:: MATERIAL PROVIDED ::
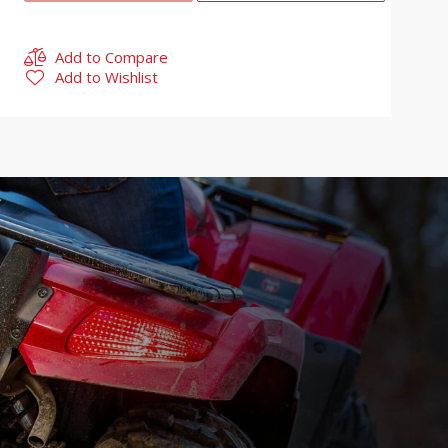
Add to Compare
Add to Wishlist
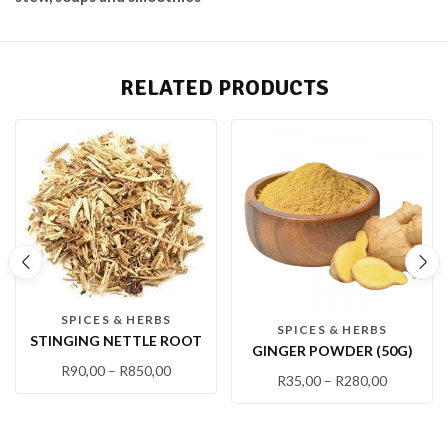
RELATED PRODUCTS
SPICES & HERBS
SPICES & HERBS
STINGING NETTLE ROOT
GINGER POWDER (50G)
R
90,00
–
R
850,00
R
35,00
–
R
280,00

:: WORK ORDER ::
Word for word, restate the line that contains "RELATED PRODUCTS" and each line after it, up to and including the last line of the listing; include nothing else.

:: SOLUTION ::
RELATED PRODUCTS
SPICES & HERBS
SPICES & HERBS
STINGING NETTLE ROOT
GINGER POWDER (50G)
R
90,00
–
R
850,00
R
35,00
–
R
280,00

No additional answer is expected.